The 15-minute execution time limit per invocation is a hard constraint imposed by serverless platforms. Your split factor must create chunks that complete well under this limit. The tool also includes a --no-split argument for files that should be used without splitting, though its specific use cases are not detailed in the README.

The README confirms the tool supports piping output to other tools as a feature, enabling integration with standard Unix workflows for filtering and post-processing results.

Gotcha

The 15-minute execution time limit per function invocation is a hard wall enforced by Lambda, Google Cloud Functions, and Azure Functions. If you miscalculate your split factor and individual chunks exceed this limit, those invocations terminate mid-execution with partial or lost results.

Setup complexity is significantly higher than initially apparent. The README directs you to a wiki for installation and initial configuration, but based on the architecture described, you’re likely configuring container registries, cloud provider credentials, and runtime environments. If you haven’t worked with serverless platforms before, expect substantial setup time before your first successful execution.

Network-bound tools expose a fundamental tradeoff: you’re trading consistent local network performance for distributed but variable cloud network performance. Each function invocation originates from a different outbound IP address. For reconnaissance tasks that trigger rate limiting or IP-based blocking, you might see inconsistent results compared to a single VPS with a stable IP.
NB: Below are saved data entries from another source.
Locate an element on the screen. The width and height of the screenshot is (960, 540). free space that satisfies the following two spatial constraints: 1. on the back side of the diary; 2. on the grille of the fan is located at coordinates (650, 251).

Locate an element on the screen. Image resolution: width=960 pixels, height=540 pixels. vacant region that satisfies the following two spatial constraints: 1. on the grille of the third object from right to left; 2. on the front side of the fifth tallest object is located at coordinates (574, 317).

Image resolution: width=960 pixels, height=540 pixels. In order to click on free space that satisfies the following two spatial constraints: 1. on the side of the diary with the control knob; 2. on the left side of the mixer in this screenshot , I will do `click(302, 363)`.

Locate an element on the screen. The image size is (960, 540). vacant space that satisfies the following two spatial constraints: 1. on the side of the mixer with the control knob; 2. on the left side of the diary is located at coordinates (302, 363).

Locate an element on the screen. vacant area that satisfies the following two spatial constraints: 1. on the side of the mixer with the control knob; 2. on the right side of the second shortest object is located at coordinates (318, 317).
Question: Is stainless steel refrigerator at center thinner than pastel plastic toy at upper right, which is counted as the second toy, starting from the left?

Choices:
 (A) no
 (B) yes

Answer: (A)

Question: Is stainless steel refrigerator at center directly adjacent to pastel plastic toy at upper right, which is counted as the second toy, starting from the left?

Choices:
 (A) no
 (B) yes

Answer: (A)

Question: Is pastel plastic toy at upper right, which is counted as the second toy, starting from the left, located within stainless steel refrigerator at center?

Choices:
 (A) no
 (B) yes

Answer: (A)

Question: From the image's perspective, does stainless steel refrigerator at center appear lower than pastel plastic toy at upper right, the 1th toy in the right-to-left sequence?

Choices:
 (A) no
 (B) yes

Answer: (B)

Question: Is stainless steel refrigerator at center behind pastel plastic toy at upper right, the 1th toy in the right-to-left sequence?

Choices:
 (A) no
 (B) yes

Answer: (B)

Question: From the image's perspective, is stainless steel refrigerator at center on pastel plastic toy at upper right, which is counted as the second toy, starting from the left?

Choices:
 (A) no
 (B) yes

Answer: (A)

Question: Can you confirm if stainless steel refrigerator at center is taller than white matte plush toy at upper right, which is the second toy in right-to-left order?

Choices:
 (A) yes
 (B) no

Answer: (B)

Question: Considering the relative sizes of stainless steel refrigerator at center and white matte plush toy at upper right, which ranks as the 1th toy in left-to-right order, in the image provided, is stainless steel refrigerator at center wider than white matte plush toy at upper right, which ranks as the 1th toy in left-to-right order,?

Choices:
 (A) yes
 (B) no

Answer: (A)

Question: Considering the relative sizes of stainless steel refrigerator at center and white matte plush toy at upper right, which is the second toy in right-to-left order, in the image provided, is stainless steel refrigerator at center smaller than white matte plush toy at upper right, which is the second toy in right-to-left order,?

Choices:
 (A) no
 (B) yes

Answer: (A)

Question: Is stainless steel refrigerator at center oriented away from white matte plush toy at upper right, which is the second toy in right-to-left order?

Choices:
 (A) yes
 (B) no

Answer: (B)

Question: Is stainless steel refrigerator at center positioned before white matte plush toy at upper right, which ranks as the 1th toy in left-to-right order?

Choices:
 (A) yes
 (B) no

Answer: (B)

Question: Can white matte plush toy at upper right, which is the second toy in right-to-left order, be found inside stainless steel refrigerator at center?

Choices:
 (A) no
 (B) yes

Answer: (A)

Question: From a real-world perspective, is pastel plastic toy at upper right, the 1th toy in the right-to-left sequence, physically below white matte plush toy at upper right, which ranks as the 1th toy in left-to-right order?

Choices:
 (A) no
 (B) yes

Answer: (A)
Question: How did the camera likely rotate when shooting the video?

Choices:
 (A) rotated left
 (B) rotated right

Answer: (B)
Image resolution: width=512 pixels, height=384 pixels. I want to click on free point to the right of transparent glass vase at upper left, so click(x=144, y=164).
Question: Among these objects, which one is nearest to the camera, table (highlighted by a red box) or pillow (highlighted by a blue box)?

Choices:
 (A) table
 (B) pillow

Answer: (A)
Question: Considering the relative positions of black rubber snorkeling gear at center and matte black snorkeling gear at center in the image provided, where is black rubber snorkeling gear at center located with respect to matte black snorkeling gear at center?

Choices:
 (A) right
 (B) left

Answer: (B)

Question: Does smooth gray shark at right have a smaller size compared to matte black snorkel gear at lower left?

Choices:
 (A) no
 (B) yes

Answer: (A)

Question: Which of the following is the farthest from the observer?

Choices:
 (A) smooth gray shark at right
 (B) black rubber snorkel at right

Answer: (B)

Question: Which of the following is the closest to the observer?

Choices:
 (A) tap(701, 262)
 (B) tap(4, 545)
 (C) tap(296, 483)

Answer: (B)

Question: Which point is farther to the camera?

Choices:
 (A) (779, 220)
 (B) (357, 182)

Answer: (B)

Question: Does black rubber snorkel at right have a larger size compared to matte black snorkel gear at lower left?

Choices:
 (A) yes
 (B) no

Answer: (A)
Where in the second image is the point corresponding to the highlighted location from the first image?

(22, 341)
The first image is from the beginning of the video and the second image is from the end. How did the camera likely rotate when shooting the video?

For small input files where actual processing takes less time than the startup overhead, you’ll see worse performance than local execution—parallelization overhead exceeds parallelization benefit. The tool is optimized for high-volume workloads, not small quick tasks.

Verdict

Use ShadowClone if you’re a bug bounty hunter or security researcher running periodic high-volume reconnaissance scans (DNS enumeration, subdomain probing, port scanning) where you need to process tens of thousands of targets and your tools can complete individual chunks in under 10 minutes. The economics are unbeatable for bursty workloads—you’re essentially getting free distributed computing by exploiting cloud provider free tiers, and the 2-3 second startup time beats waiting 4-5 minutes for VPS fleet provisioning. It shines when you need hundreds of parallel workers for a task that runs periodically, where maintaining persistent infrastructure would cost significantly in idle time. Skip if your reconnaissance tasks require more than 15 minutes per chunk, need stateful processing across chunks, or involve small input sets where local execution would finish faster than the parallelization overhead. Also skip if the initial setup complexity (detailed in the wiki) feels like overkill for your use case. For teams that need unlimited execution time or full control over worker instances, Axiom’s VPS approach remains superior despite the higher cost, but for free tier exploitation and massive on-demand scalability, ShadowClone delivers on its promise.